Everyone has a wide variety of skills that they're good at, which makes the skill part of the game feel much more of a group thing instead of just got the skill heavy characters. Plus they can actively help each other more and break into smaller functional units.

People can build weirder more interesting PCs with the freedom. Charismatic druid and smart fighter and fit wizard who paid attention to learning fireball but not Arcana are fun ideas when you actually have the skill ranks to be properly good with the required skills.
 

Personally I've not seen any issues with the RAW approach to trained skills. But if I was going to push towards uniformity I'd rather level up than level down. A thief without Acro, Athletics, Stealth, Perception, Thievery, Bluff and Streetwise is a sad thief . . . and that's already seven, not six!
 

It's worked great for my table.

Everyone has a wide variety of skills that they're good at, which makes the skill part of the game feel much more of a group thing instead of just got the skill heavy characters. Plus they can actively help each other more and break into smaller functional units.
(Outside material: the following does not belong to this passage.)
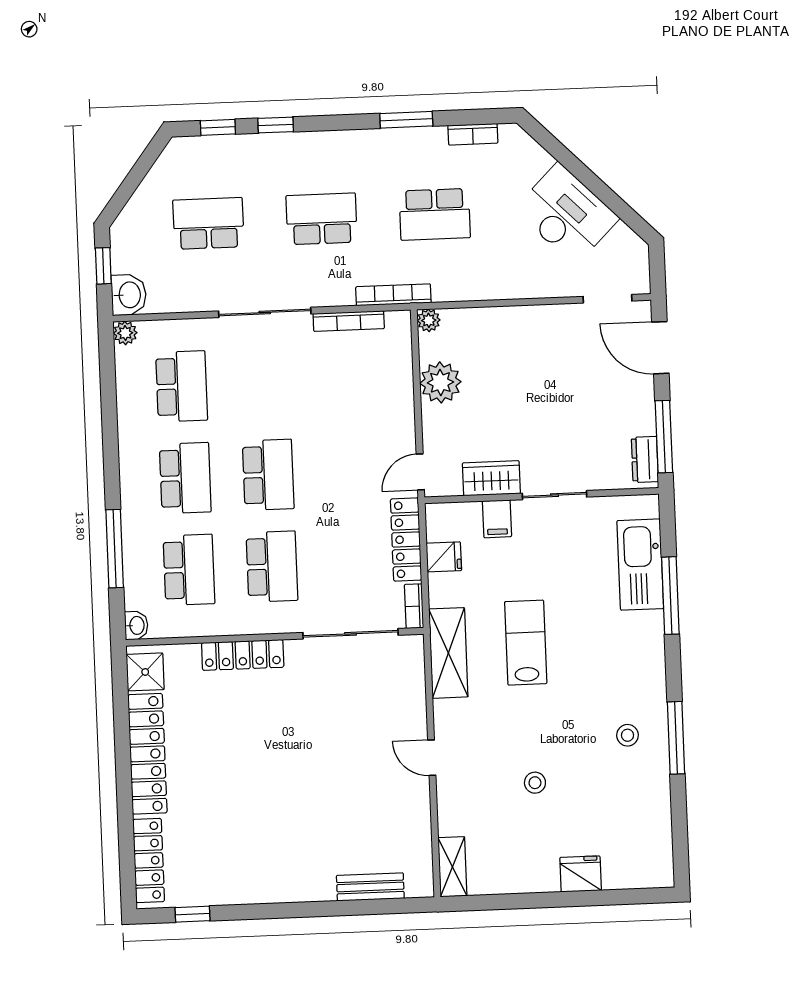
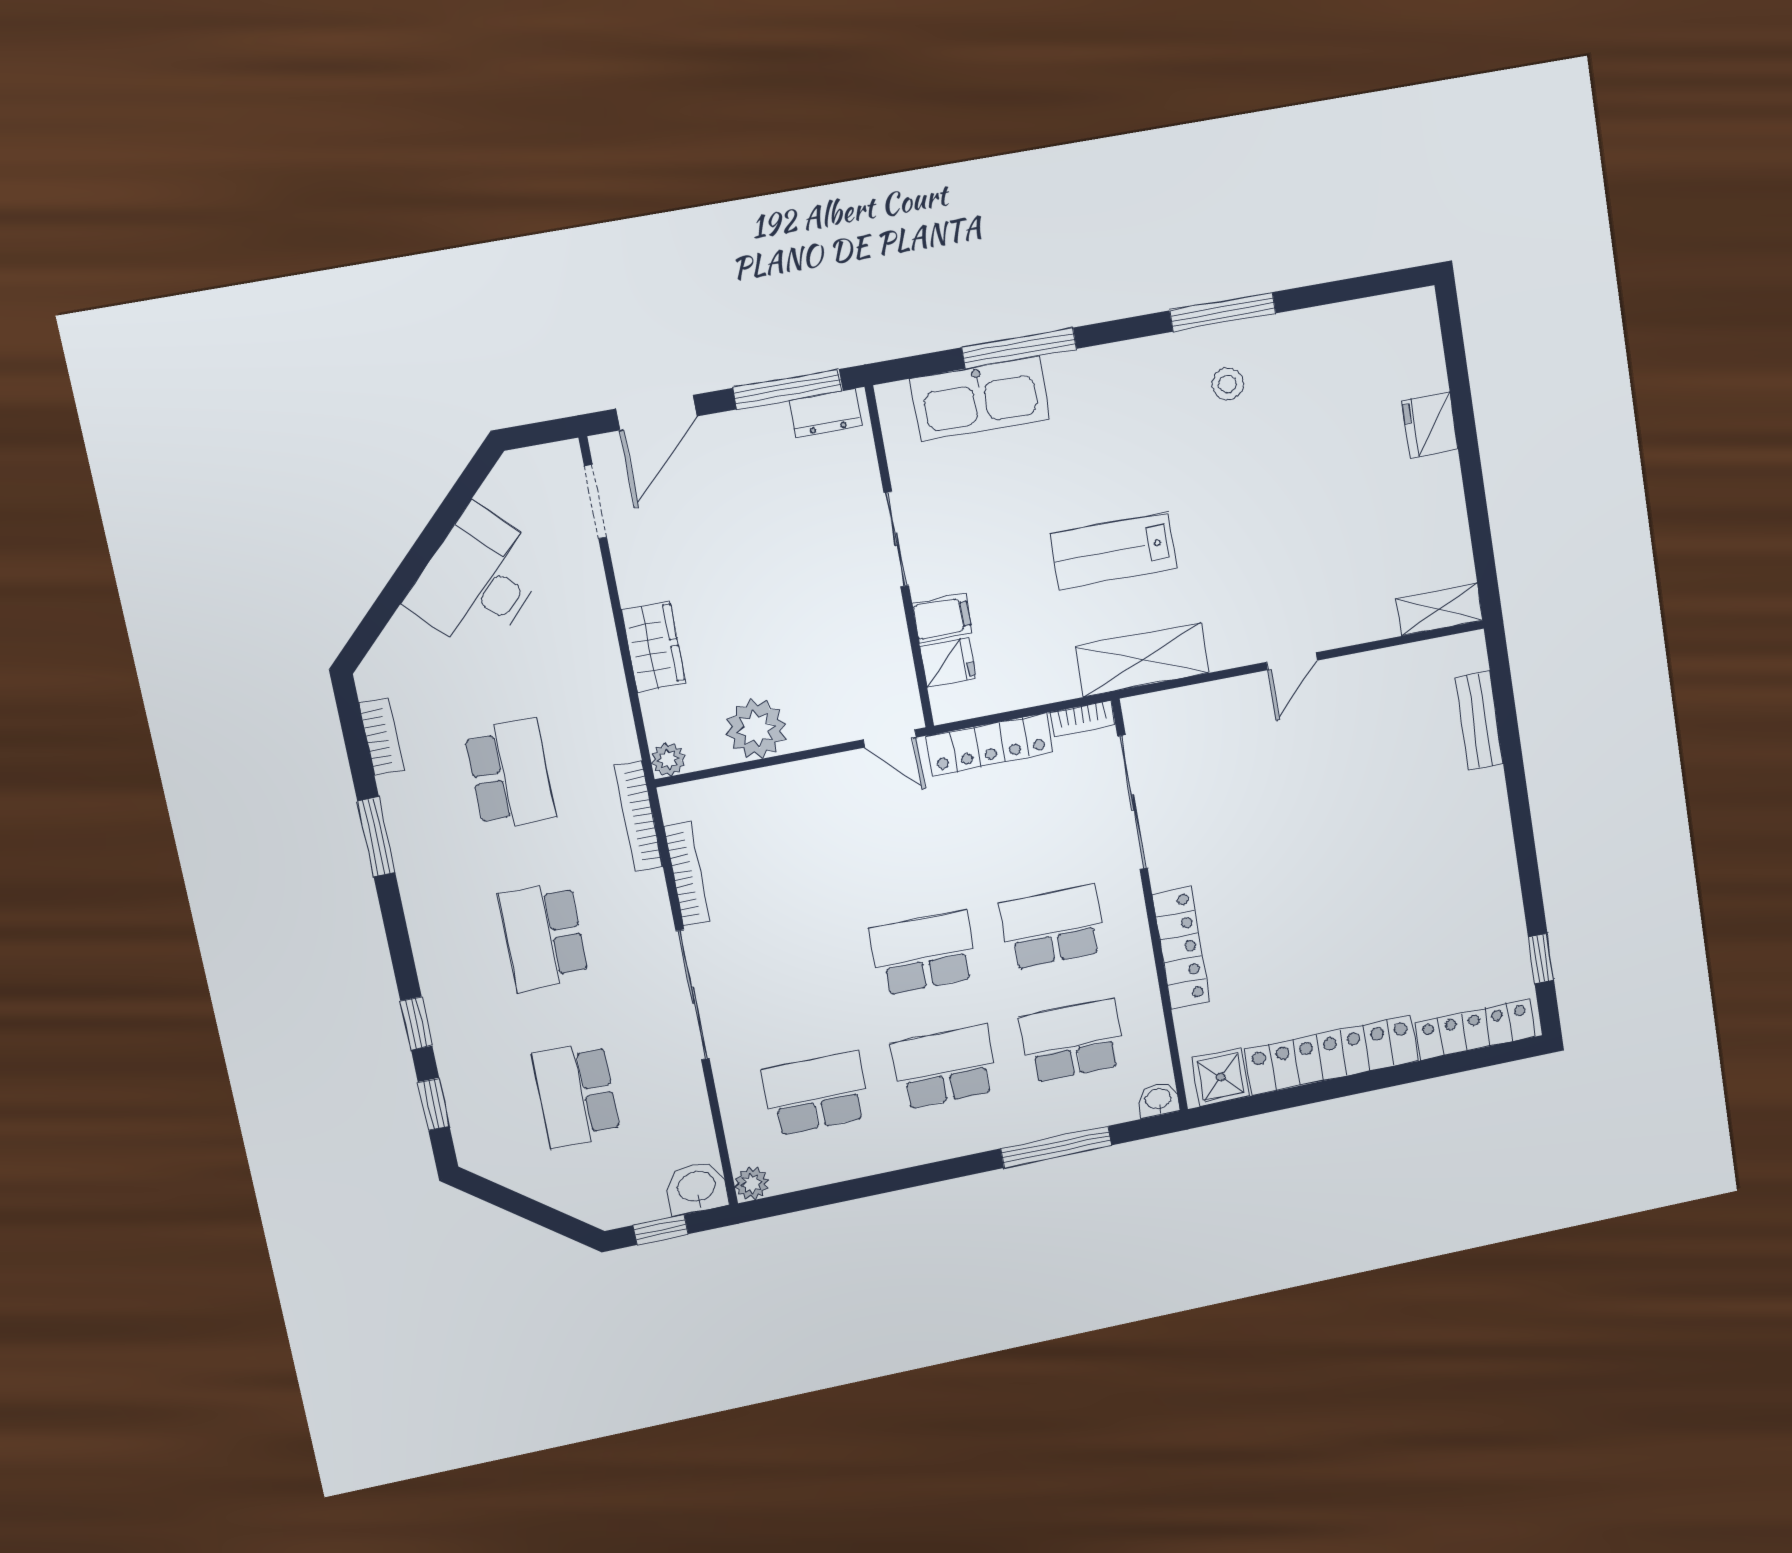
wardrobe: (491, 478) -> (653, 646), moved, turned 180
fridge: (444, 557) -> (948, 662), moved, turned 90
stool: (535, 783) -> (1310, 509), removed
People can build weirder more interesting PCs with the freedom. Charismatic druid and smart fighter and fit wizard who paid attention to learning fireball but not Arcana are fun ideas when you actually have the skill ranks to be properly good with the required skills.

Yeah, I'm not arguing with the lists at all, backgrounds pretty well made those irrelevant anyway, almost. I get what you and [MENTION=82504]Garthanos[/MENTION] are saying. I still feel like I enjoy the sort of "heist flick" motif of each guy has his favorite approach to solving problems. I never ran games with only 2 or 3 players, for whatever reason. If I did, I THINK I'd make them more tightly themed than usual. That would mean, for example, the PCs are playing an urban stealth kind of game, etc. They'd all be built on themes related to that, so probably they'd not too much feel the lack of Nature or History too much. If it became critical there's always a way to give the party a resource and make finding that with the skills they do have into the focus.

It just makes it feel more like your working for it to figure out how to leverage what you have, vs being omni-competent. Neither way is bad of course.